We found that specific semi-quantitative DCE-MRI markers as the washout rate and TTP were high in the peritumoral oedema area, which indicates the profuse vascularity of that area. Moreover, we found that VEGF expression is high in the peritumoral area and strongly correlates with the washout rate and TTP in the same areas. VEGF expression was higher in the peritumoral area than the centre and tumour edge (Figure 6). At the necrotic centre of the tumour, we observed that VEGF expression was significantly correlated to TTP and microvascular density. We did not observe any correlation of the vascular radiological or histological markers with tumour recurrence except for the washout rate at the tumour's growing edge. The recurrence risk was not correlated with the washout rate at the centre or the peritumoral oedema region.

Figure 6

VEGF expression from the area of peritumoral oedema showing high vascular density.

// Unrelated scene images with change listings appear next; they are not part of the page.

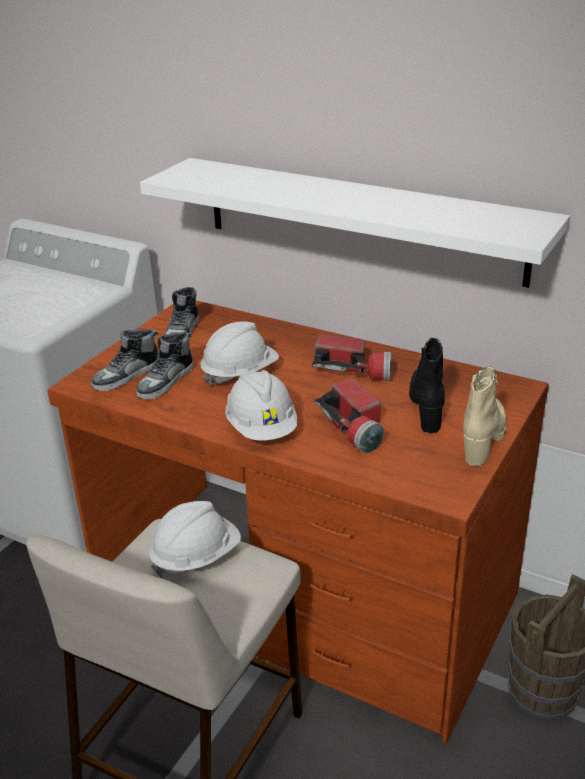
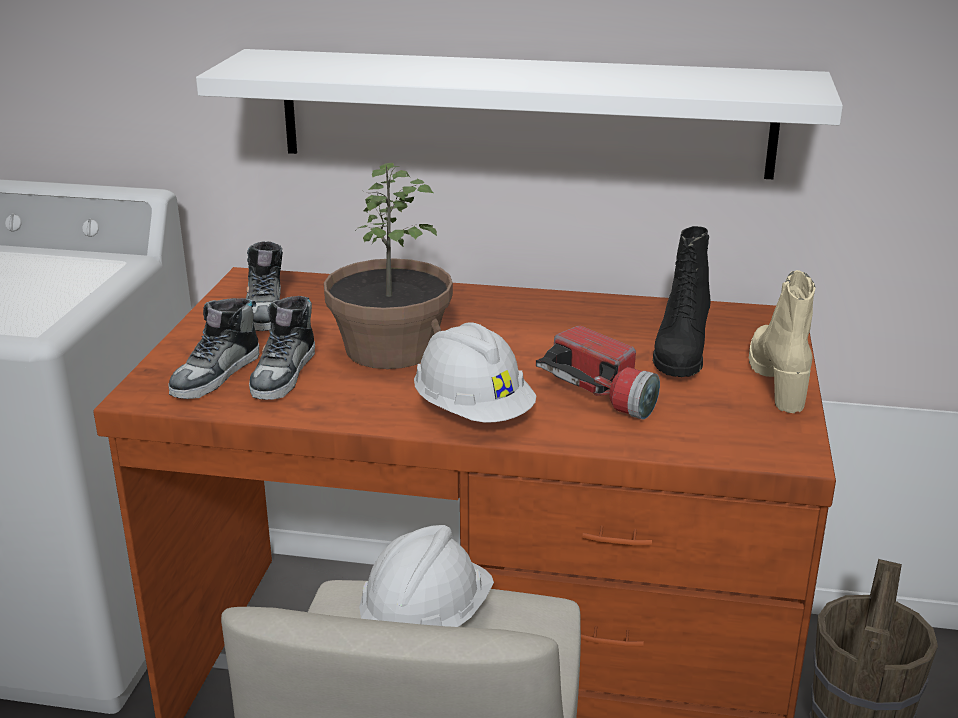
camera: 20 degrees left, 5 degrees down
(240, 373) = (389, 349): white hard hat -> potted plant
(353, 371) = (548, 326): flashlight -> none
(427, 407) = (679, 354): black boot -> black boot turned 150 degrees counterclockwise

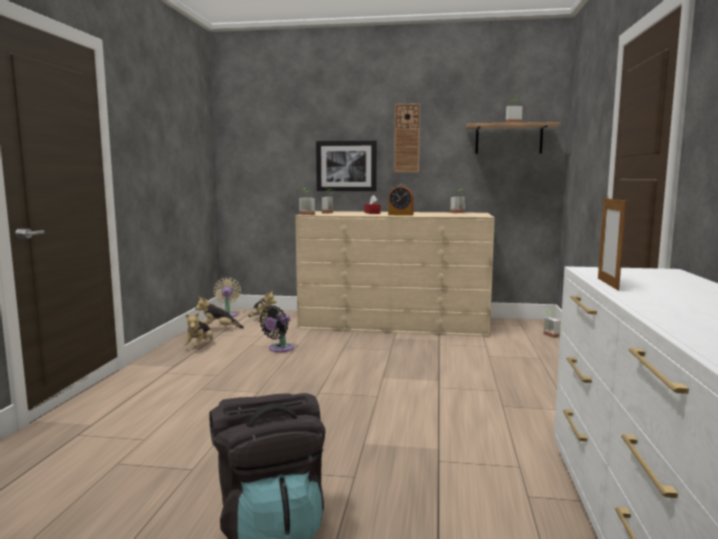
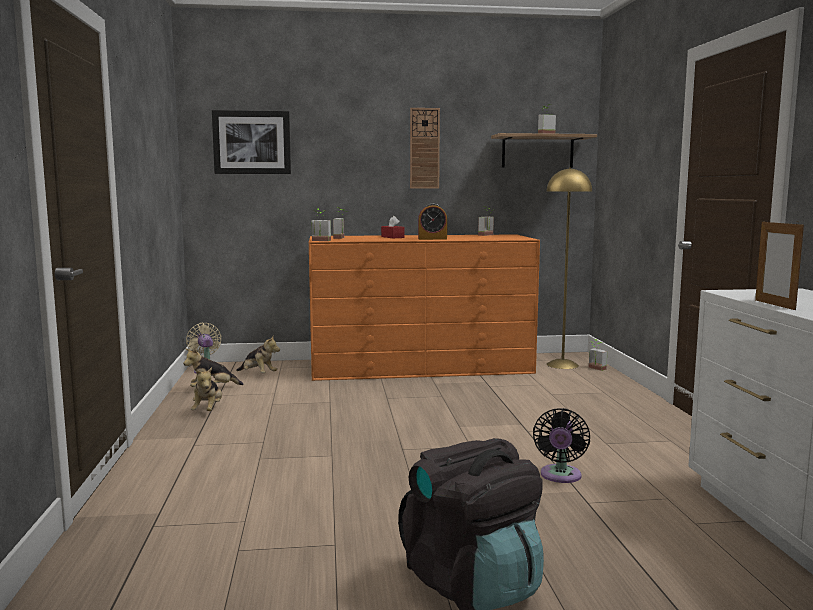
camera: 15 degrees left, 0 degrees up
(279, 349) = (312, 406): black fan -> black fan (560, 476)
(346, 166) = (352, 181): picture -> picture (252, 142)
(394, 323) = (420, 366): beige dresser -> orange dresser
(521, 330) = (562, 365): none -> yellow floor lamp

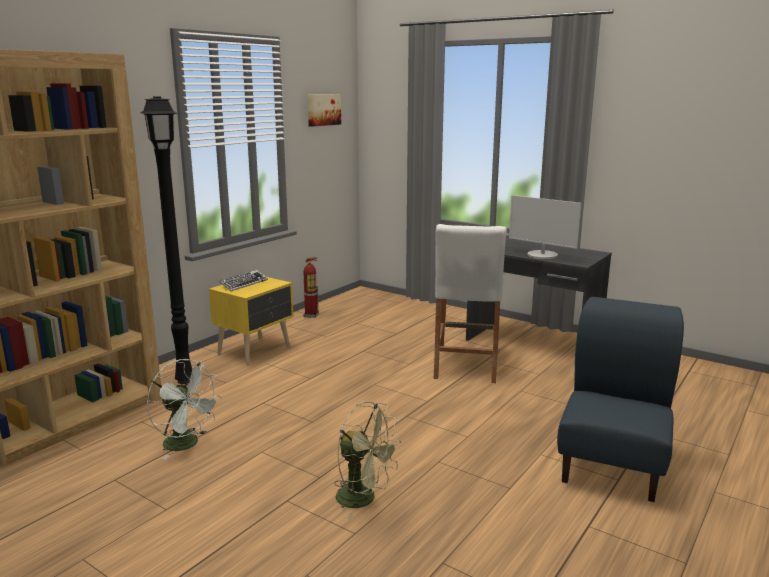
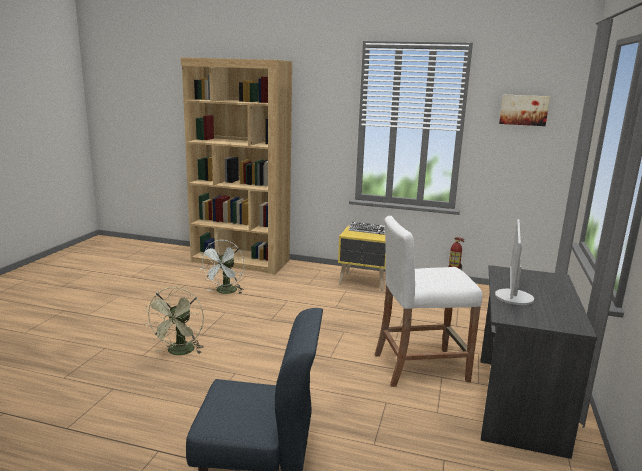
camera: 70 degrees right, 0 degrees up
(186, 380) = (302, 274): black floor lamp -> none

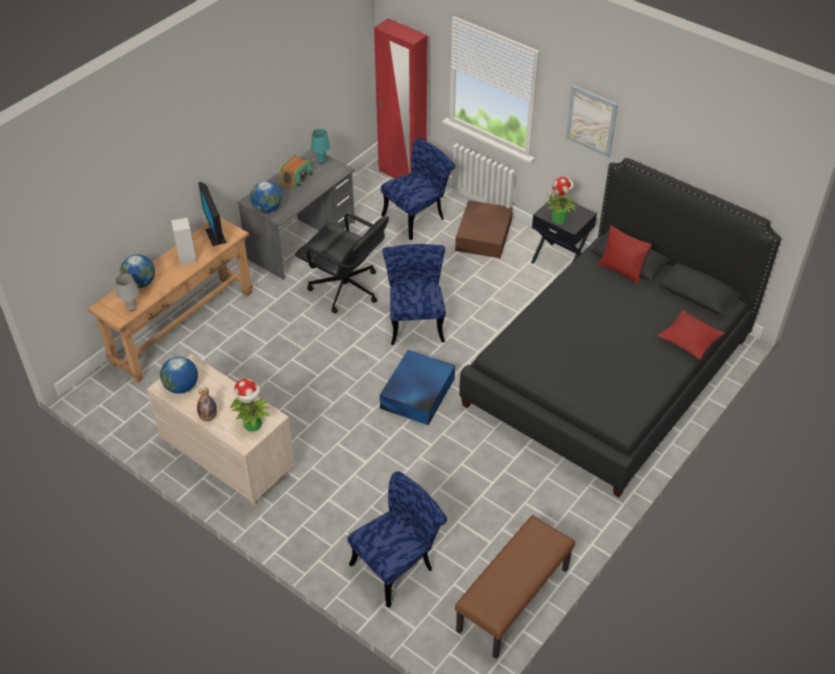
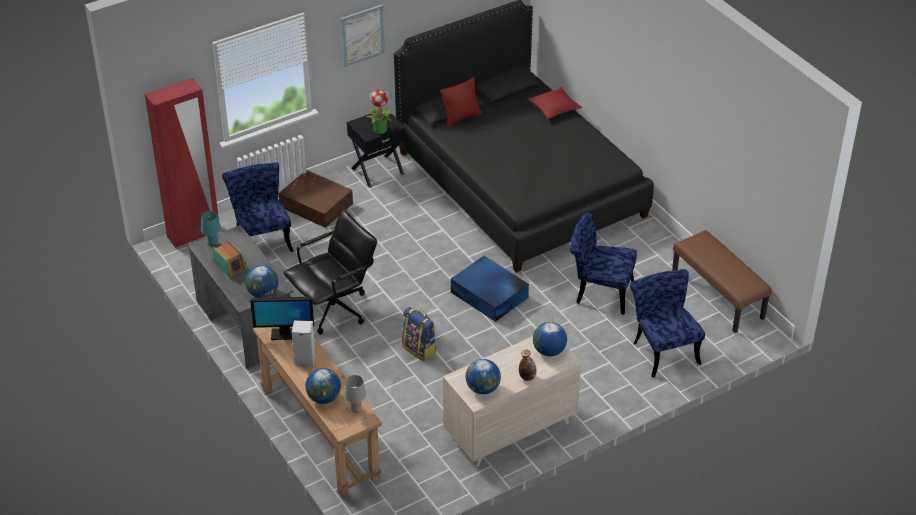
camera: 70 degrees left, 5 degrees down
(253, 424) = (549, 351): potted plant -> globe
(316, 363) = (420, 349): none -> backpack
(415, 321) = (402, 275): blue chair -> blue chair (599, 292)

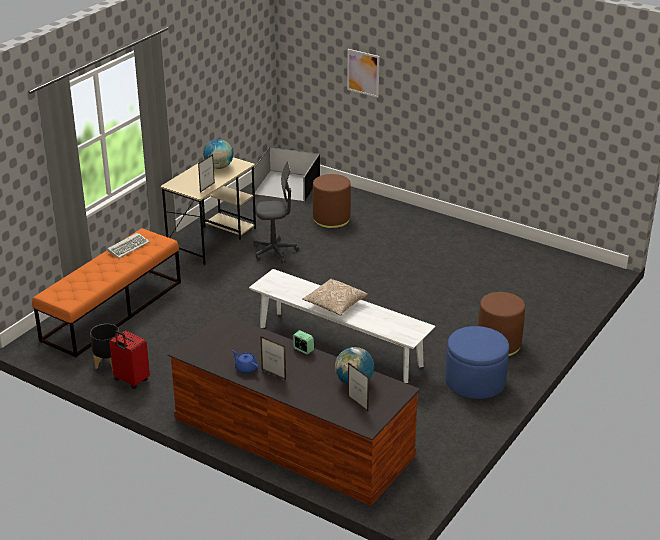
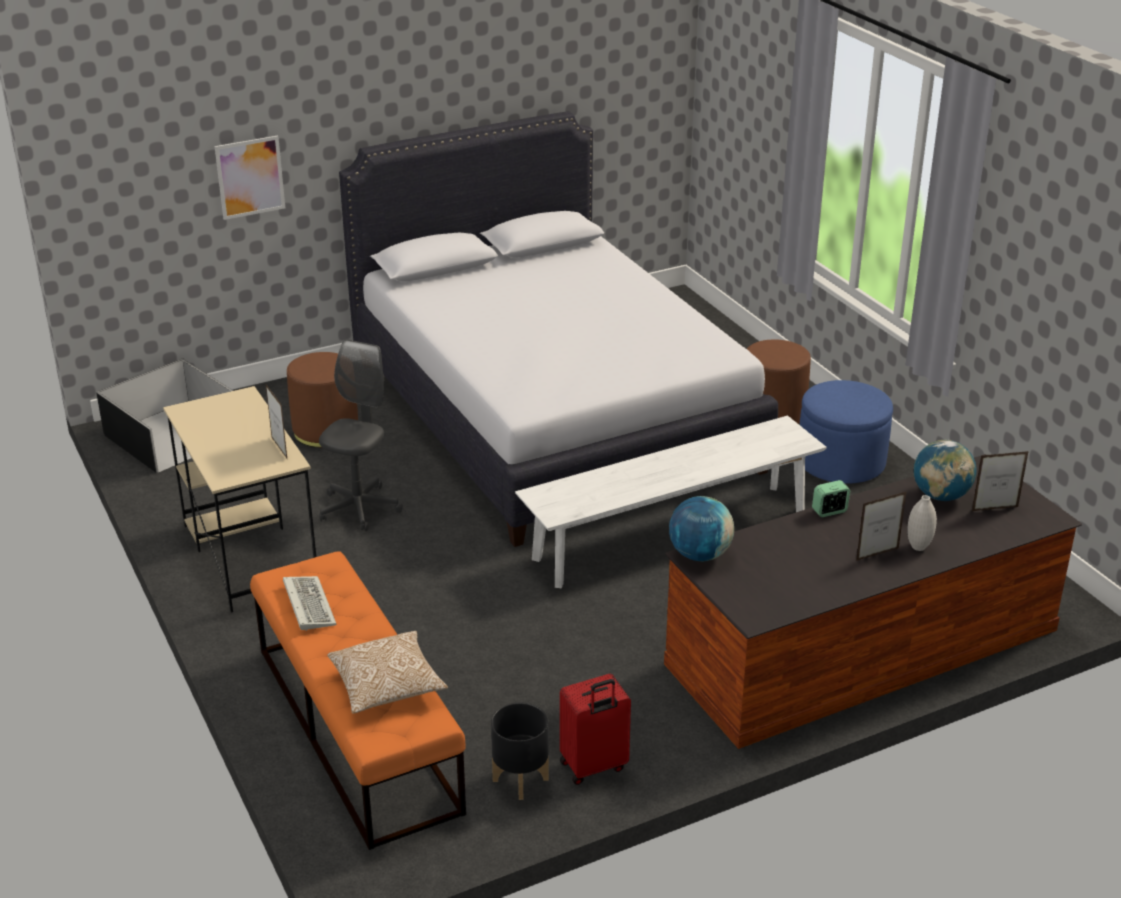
camera: 60 degrees left, 0 degrees up
(219, 167) = (221, 419): globe -> globe (699, 555)
(246, 368) = (843, 573): blue teapot -> none
(292, 386) = (918, 547): none -> white vase
(335, 305) = (668, 471): pillow -> pillow (387, 686)
(418, 273) = (551, 415): none -> white bed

VEGF: vascular endothelial growth factor

The observed results may help us to predict vascularity in different regions of the single GBM lesion. That may guide us to target anti-vascular therapy to the highly vascular regions compared to the low vascular regions. Moreover, preoperative non-invasive determination of the microvascularity may aid in prognosis and follow-up (Figure 6).

Conclusions

Using DCE-MRI, VEGF expression may be used as a non-invasive marker to evaluate tumour grading for clinical prognosis and therapy. Moreover, the risk of GBM recurrence could be determined by evaluating the washout rate at the tumour's periphery. Further large-scale studies are suggested to validate the results and obtain concrete evidence.